“Have you seen Associated Banc-Corp this morning? Worst stock in the Russell 1000 already down about 10%. A number of things went wrong here…” — CNBC’s Squawk on the Street 1/11/2010
Green Bay, Wisconsin based regional bank Associated Banc-Corp (ASBC) was scheduled to report its fiscal fourth quarter performance on January 20th. However, they surprised investors with an early morning release. As it turned out, it was not the kind of announcement ASBC shareholders were hoping to see. The bank lost $180.6 million in the quarter ended Dec. 31 or $1.41 per share, and the quarter swung the entire fiscal year to a loss of $161.2 million. Analysts had predicted the bank to earn three cents per share in the quarter and obviously the market was disappointed by this outcome, which was largely due to bolstered reserves and charge-offs.

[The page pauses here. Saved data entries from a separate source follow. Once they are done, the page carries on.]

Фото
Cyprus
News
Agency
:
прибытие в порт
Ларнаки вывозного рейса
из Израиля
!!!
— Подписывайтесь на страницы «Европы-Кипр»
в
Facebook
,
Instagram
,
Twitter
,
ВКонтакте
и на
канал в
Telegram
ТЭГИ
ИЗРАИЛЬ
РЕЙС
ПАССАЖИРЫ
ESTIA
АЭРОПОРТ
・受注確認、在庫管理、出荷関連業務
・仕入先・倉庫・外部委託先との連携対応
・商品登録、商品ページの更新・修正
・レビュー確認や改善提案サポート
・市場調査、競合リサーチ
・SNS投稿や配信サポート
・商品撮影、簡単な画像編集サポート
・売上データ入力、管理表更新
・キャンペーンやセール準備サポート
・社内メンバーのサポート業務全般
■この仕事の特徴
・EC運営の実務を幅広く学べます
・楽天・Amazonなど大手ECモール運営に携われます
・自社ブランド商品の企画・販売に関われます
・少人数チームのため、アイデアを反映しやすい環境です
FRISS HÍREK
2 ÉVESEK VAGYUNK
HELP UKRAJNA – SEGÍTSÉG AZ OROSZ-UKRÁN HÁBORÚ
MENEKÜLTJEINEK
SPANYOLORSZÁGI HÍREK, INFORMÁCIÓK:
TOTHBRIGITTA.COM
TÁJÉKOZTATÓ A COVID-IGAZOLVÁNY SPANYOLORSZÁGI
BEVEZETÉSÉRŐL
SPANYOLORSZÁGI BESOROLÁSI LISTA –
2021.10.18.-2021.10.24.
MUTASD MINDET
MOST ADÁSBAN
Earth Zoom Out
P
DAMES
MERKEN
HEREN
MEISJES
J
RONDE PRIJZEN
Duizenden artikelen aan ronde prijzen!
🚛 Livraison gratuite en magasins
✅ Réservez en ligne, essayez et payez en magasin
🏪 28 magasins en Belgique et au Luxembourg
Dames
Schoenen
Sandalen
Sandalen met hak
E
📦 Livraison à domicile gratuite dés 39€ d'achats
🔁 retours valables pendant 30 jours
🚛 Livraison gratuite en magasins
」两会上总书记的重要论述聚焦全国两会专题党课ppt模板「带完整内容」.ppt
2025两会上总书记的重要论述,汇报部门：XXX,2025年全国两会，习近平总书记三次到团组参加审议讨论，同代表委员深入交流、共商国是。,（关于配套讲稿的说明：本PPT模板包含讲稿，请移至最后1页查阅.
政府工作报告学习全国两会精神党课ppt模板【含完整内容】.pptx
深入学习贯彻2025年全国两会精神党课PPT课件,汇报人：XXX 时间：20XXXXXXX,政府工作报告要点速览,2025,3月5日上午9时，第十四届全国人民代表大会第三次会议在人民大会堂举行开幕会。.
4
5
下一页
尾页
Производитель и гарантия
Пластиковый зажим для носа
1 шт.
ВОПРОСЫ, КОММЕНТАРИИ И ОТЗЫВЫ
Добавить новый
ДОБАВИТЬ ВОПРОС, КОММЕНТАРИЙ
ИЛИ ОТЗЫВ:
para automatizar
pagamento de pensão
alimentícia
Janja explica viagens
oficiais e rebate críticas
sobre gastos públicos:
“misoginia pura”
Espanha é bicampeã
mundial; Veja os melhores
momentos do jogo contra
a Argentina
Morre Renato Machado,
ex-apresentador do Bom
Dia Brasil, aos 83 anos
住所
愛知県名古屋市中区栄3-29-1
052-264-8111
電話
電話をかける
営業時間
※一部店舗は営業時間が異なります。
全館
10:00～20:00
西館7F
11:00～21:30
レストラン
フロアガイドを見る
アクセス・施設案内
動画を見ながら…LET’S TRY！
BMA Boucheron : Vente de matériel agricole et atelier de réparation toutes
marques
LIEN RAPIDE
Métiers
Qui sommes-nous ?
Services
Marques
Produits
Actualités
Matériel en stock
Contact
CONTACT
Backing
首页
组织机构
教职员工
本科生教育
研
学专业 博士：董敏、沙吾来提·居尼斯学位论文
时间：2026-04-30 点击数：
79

Associated come under the direction of a new CEO in August, Philip Lynn, who vowed to take a “hard look” at the company’s balance sheet in order to get in front of credit issues. While necessary, that hard look into the quality of ASBC’s more than $23 billion in assets appears to have been less than inspiring. The company has taken major strides to strengthen the balance sheet that is highly leveraged to CRE loans, and in the quarter Lynn increased the money set aside for loan losses by six-fold. The provision for losses now totals $395 million, up from just $65 million a year ago. The company was also required to charge-off nearly $234 million of their loan portfolio, with greater than 70% of those bad loans related to CRE loans. There could be more trouble ahead as $1.12 billion of their loan portfolio were non-performing at year’s end. This increase to loss provisions was not a surprise as Fitch downgraded the company’s credit in December because of their low coverage of loan-loss provision to non-performing loans.
In addition to Associated’s attempts to account for any further weakness in their loan portfolio, they also plan to bolster capital through a $400 million secondary offering. An offering of this size will undoubtedly be highly dilutive to existing shareholders, as the current market value of the company is under $1.5 billion. Associated will also cut their dividend for the second time this year, this time it will be slashed 80% from 5 cents per quarter to just 1 cent.
The moves the bank announced Monday and the wretched quarter do not inspire a lot of optimism towards the bank or the quality of their assets. Clearly, they are nowhere near ready to pay back their TARP loans of about $525 million, and instead are actively seeking more capital. It could be a painful process to get the bank back on more stabile footing and that could take some time. In fact, we are surprised that the stock is only trading 7% lower in late day trading. Coming into the week, we had placed our Fairly Valued rating on ASBC shares, but the poor results, susceptibility to risky CRE loans, and their dividend cut and shareholder dilutive capital raise may cause us to downgrade Associated Banc-Corp in an upcoming report.